Les choses devaient d’ailleurs très vite s’envenimer entre le président du conseil d’administration Mervyn North-Coombes et Trilock Dwarka, le premier initiant même une Private Prosecution contre le directer pour une affaire alléguée de « forgery ». La politique étant ce qu’elle est, le président finit par être révoqué de son poste.
A l’arrivée du gouvernement MSM/MMM, un nouvel espoir de changement vit le jour. Il décida de la nomination de Shirin Aumeeruddy-Cziffra à la présidence du conseil d’administration et opta pour un appel de candidatures pour le poste de directeur, un exercice qui permit de choisir Hootesh Ramburn qui commença un travail de remise en ordre, mais qui ne fit pas long feu.
En 2002, point d’appel de candidatures et c’est sur Torriden Chellapermal que SAJ portera son choix pour le poste de directeur général. Connu du milieu audiovisuel et homme d’ouverture, son arrivée au sommet de la MBC suscita néanmoins quelques craintes à l’instar de Raj Meetarbhan qui, dans l’Express, n’avait pas hésité à évoquer son passé d’attaché de presse de SAJ et observer que ça « pourrait s’avérer un handicap ».
Avec Torriden Chellapermal, la télévision fut définitivement moins agressivement partisane sur le plan politique, mais s’est toujours le MSM qui avait la haute main jusqu’à ce que Paul Bérenger devienne Premier ministre en octobre 2003 et qu’il décide de laisser la MBC faire son travail, ce qui n’était pas au goût de certains ministres, qui, comme Pravind Jugnauth, alors vice-Premier ministre et ministre des Finances, se plaignaient régulièrement de la couverture que leur accordait la télévision.
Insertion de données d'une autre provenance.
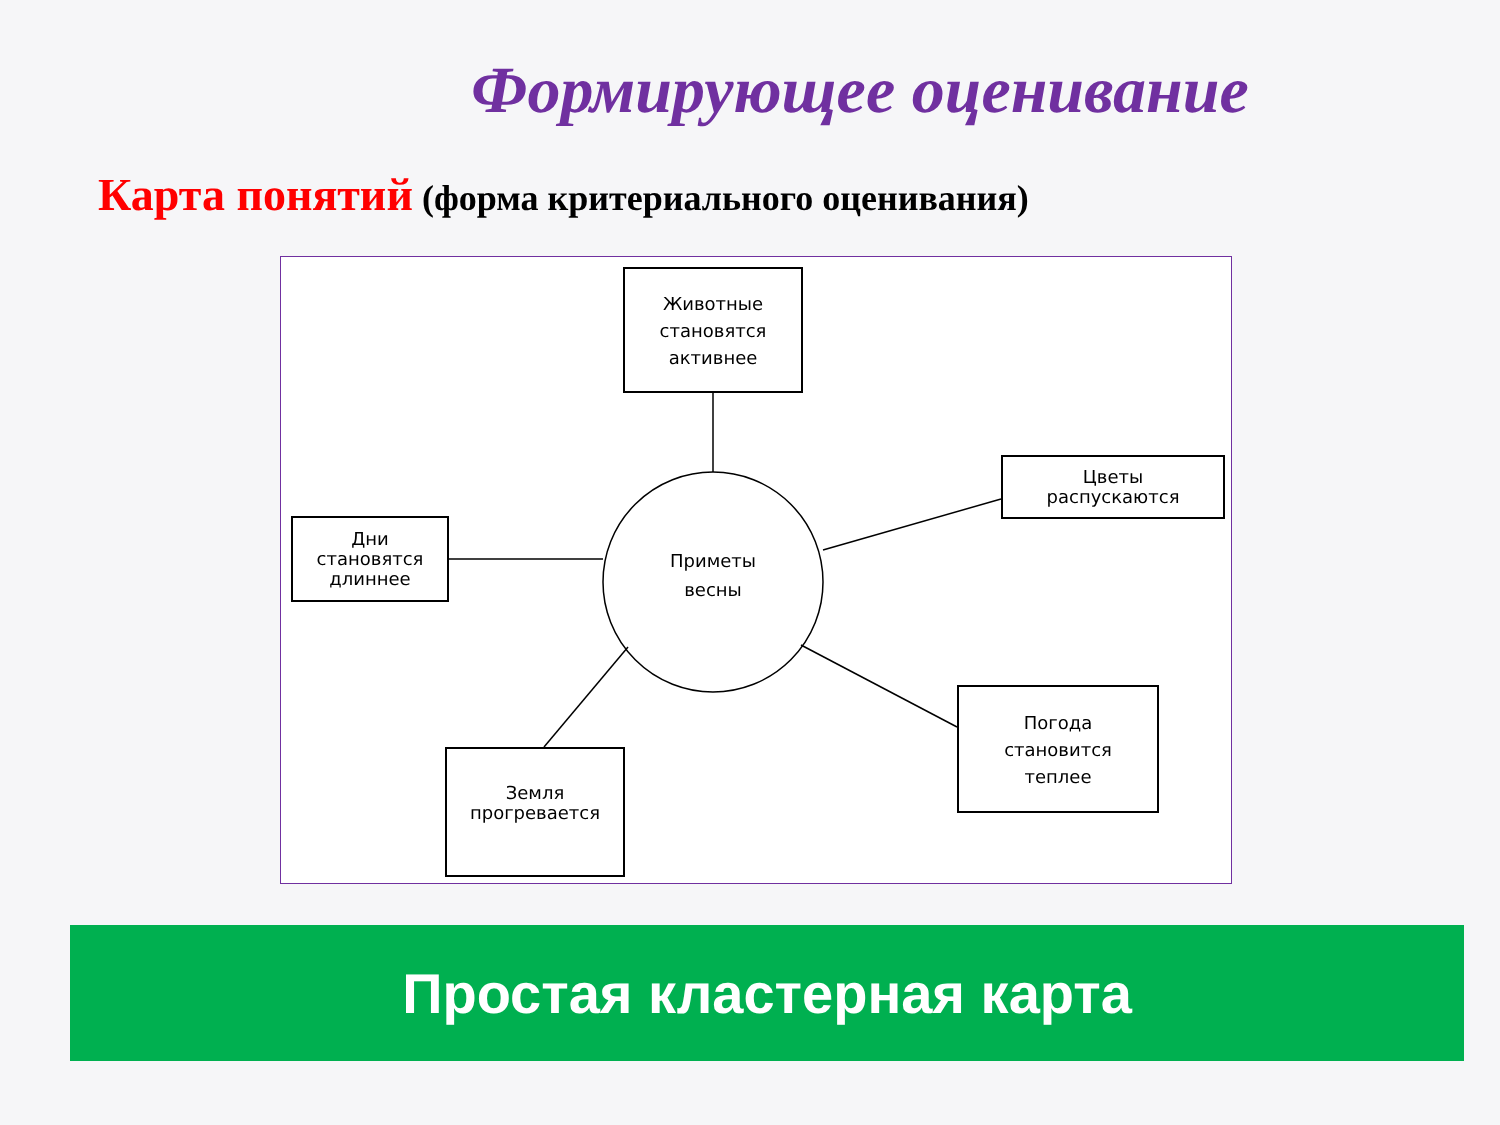Формирующее оценивание
Карта понятий (форма критериального оценивания)
Животные
становятся
активнее
Цветы
распускаются
Дни
становятся
длиннее
Погода
становится
теплее
Земля
прогревается
Приметы
весны
Простая кластерная карта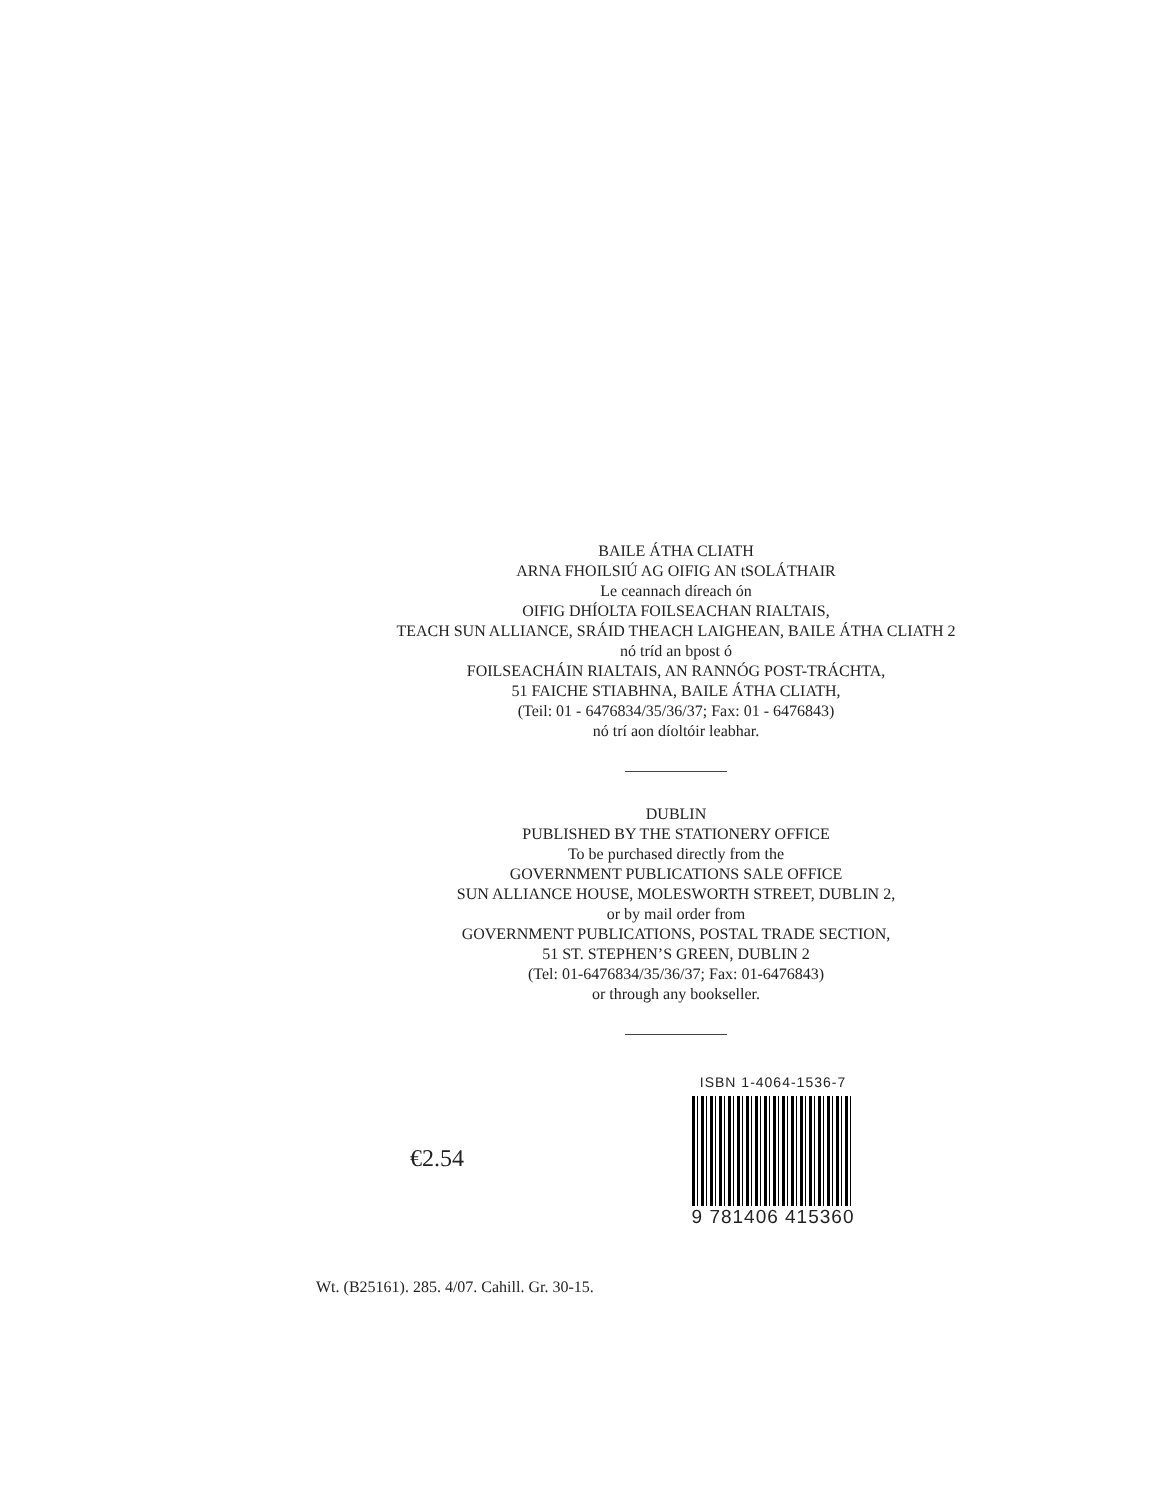BAILE ÁTHA CLIATH
ARNA FHOILSIÚ AG OIFIG AN tSOLÁTHAIR
Le ceannach díreach ón
OIFIG DHÍOLTA FOILSEACHAN RIALTAIS,
TEACH SUN ALLIANCE, SRÁID THEACH LAIGHEAN, BAILE ÁTHA CLIATH 2
nó tríd an bpost ó
FOILSEACHÁIN RIALTAIS, AN RANNÓG POST-TRÁCHTA,
51 FAICHE STIABHNA, BAILE ÁTHA CLIATH,
(Teil: 01 - 6476834/35/36/37; Fax: 01 - 6476843)
nó trí aon díoltóir leabhar.
DUBLIN
PUBLISHED BY THE STATIONERY OFFICE
To be purchased directly from the
GOVERNMENT PUBLICATIONS SALE OFFICE
SUN ALLIANCE HOUSE, MOLESWORTH STREET, DUBLIN 2,
or by mail order from
GOVERNMENT PUBLICATIONS, POSTAL TRADE SECTION,
51 ST. STEPHEN’S GREEN, DUBLIN 2
(Tel: 01-6476834/35/36/37; Fax: 01-6476843)
or through any bookseller.
€2.54
ISBN 1-4064-1536-7
9 781406 415360
Wt. (B25161). 285. 4/07. Cahill. Gr. 30-15.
Las d’entendre ce genre de récriminations et de répéter qu’il n’allait pas s’ingérer dans les affaires de la MBC, le Premier ministre d’alors avait même invité les insatisfaits à adresser directement leurs doléances à la direction de la MBC.
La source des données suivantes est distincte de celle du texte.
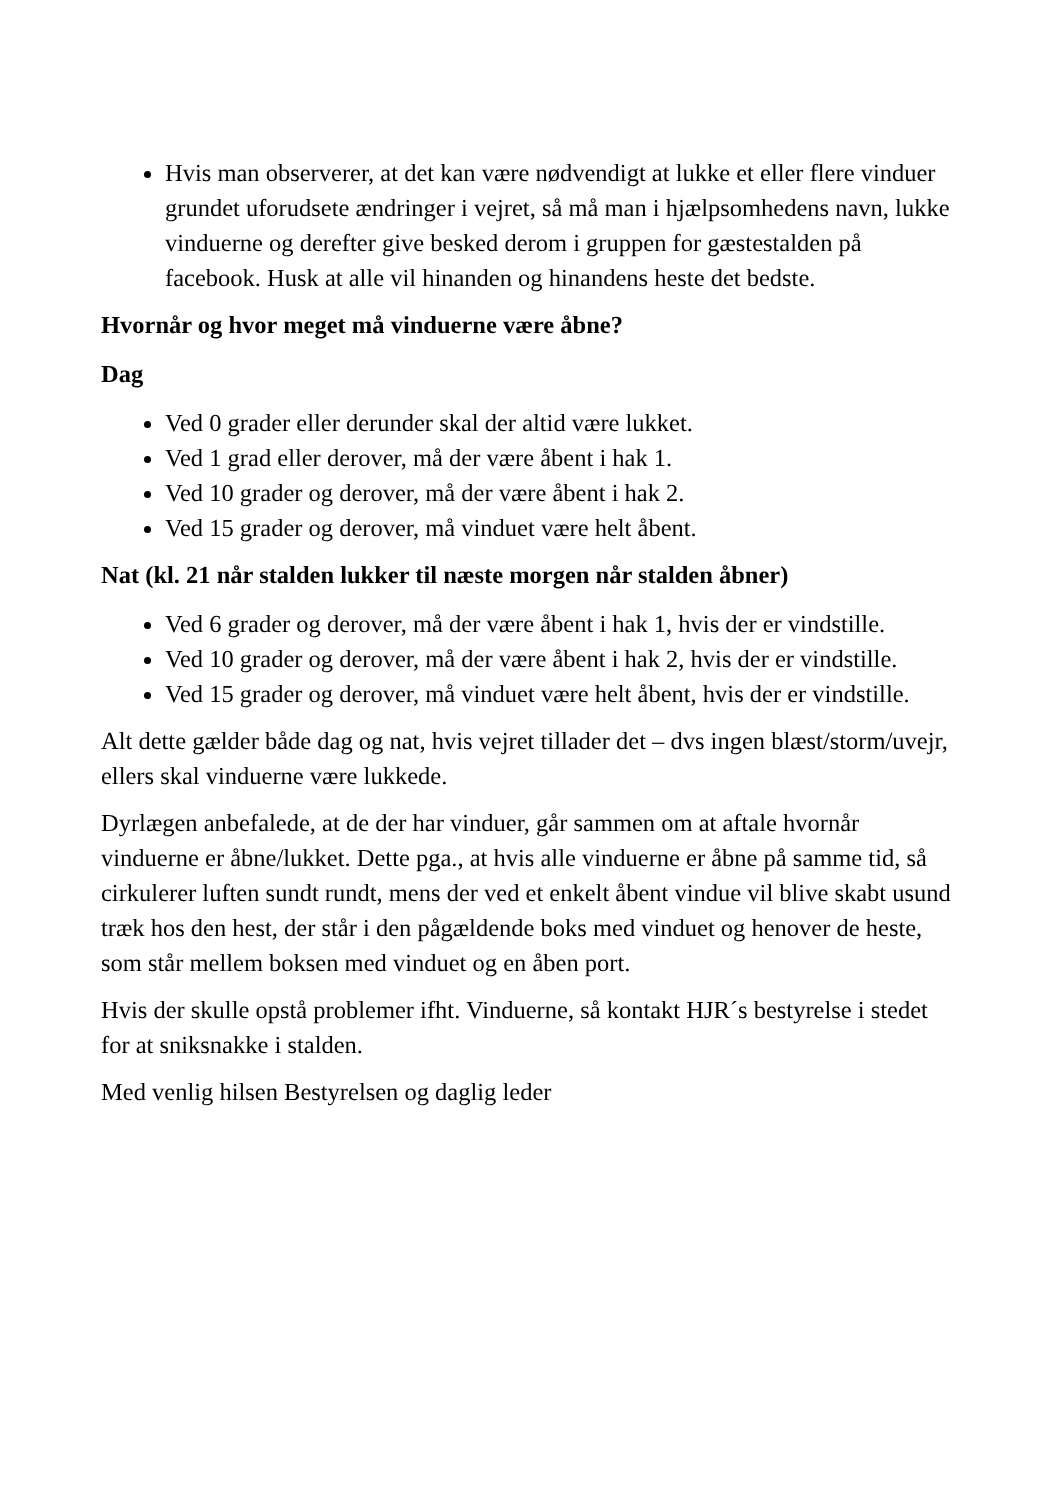Hvis man observerer, at det kan være nødvendigt at lukke et eller flere vinduer grundet uforudsete ændringer i vejret, så må man i hjælpsomhedens navn, lukke vinduerne og derefter give besked derom i gruppen for gæstestalden på facebook. Husk at alle vil hinanden og hinandens heste det bedste.
Hvornår og hvor meget må vinduerne være åbne?
Dag
Ved 0 grader eller derunder skal der altid være lukket.
Ved 1 grad eller derover, må der være åbent i hak 1.
Ved 10 grader og derover, må der være åbent i hak 2.
Ved 15 grader og derover, må vinduet være helt åbent.
Nat (kl. 21 når stalden lukker til næste morgen når stalden åbner)
Ved 6 grader og derover, må der være åbent i hak 1, hvis der er vindstille.
Ved 10 grader og derover, må der være åbent i hak 2, hvis der er vindstille.
Ved 15 grader og derover, må vinduet være helt åbent, hvis der er vindstille.
Alt dette gælder både dag og nat, hvis vejret tillader det – dvs ingen blæst/storm/uvejr, ellers skal vinduerne være lukkede.
Dyrlægen anbefalede, at de der har vinduer, går sammen om at aftale hvornår vinduerne er åbne/lukket. Dette pga., at hvis alle vinduerne er åbne på samme tid, så cirkulerer luften sundt rundt, mens der ved et enkelt åbent vindue vil blive skabt usund træk hos den hest, der står i den pågældende boks med vinduet og henover de heste, som står mellem boksen med vinduet og en åben port.
Hvis der skulle opstå problemer ifht. Vinduerne, så kontakt HJR´s bestyrelse i stedet for at sniksnakke i stalden.
Med venlig hilsen Bestyrelsen og daglig leder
Avec le retour de Navin Ramgoolam en 2005, ce fut le come-back de Bijaye Madhoo à la tête de la MBC et comme c’est de l’histoire récente, nul besoin de rappeler que sa gestion fut très critiquée, non seulement par le public, mais par un rapport du Management Audit Bureau. Il fut débarqué en 2009 au profit de Dan Callikan qui agissait comme le directeur de communication du Premier ministre.
Et c’est en 2010, alors que le PTr était en alliance avec le MSM et le PMSD que la MBC va inaugurer une nouvelle manière de couvrir les campagnes électorales avec reportages sur les rassemblements publics. Le résultat fut que l’opposition dirigée par Paul Bérenger fut présentée sous ses mauvais jours tous les jours de la campagne et le gouvernement systématiquement présenté comme devant terrasser ses adversaires par la mobilisation de ses partisans même au Nos 1, 19 ou 20. Malgré ce parti pris flagrant, le MMM n’avait pas incité ses partisans à s’en prendre aux employés de la MBC, ni ne les avait interdit de couvrir leurs activités publiques.
Le MSM alors au gouvernement n’avait rien trouvé à redire sur ses dérapages antidémocratiques et aujourd’hui qu’il se retrouve dans le camp adverse fait, lui aussi, l’amère expérience de la manipulation d’images et d’une couverture biaisée. Comme quoi, il vaut mieux toujours rêver d’une BBC à la mauricienne surtout sans Dan Callikan et s’y tenir plutôt que de s’accommoder de l’inacceptable dépendant que l’on se trouve, hier, au gouvernement et, aujourd’hui, dans l’opposition.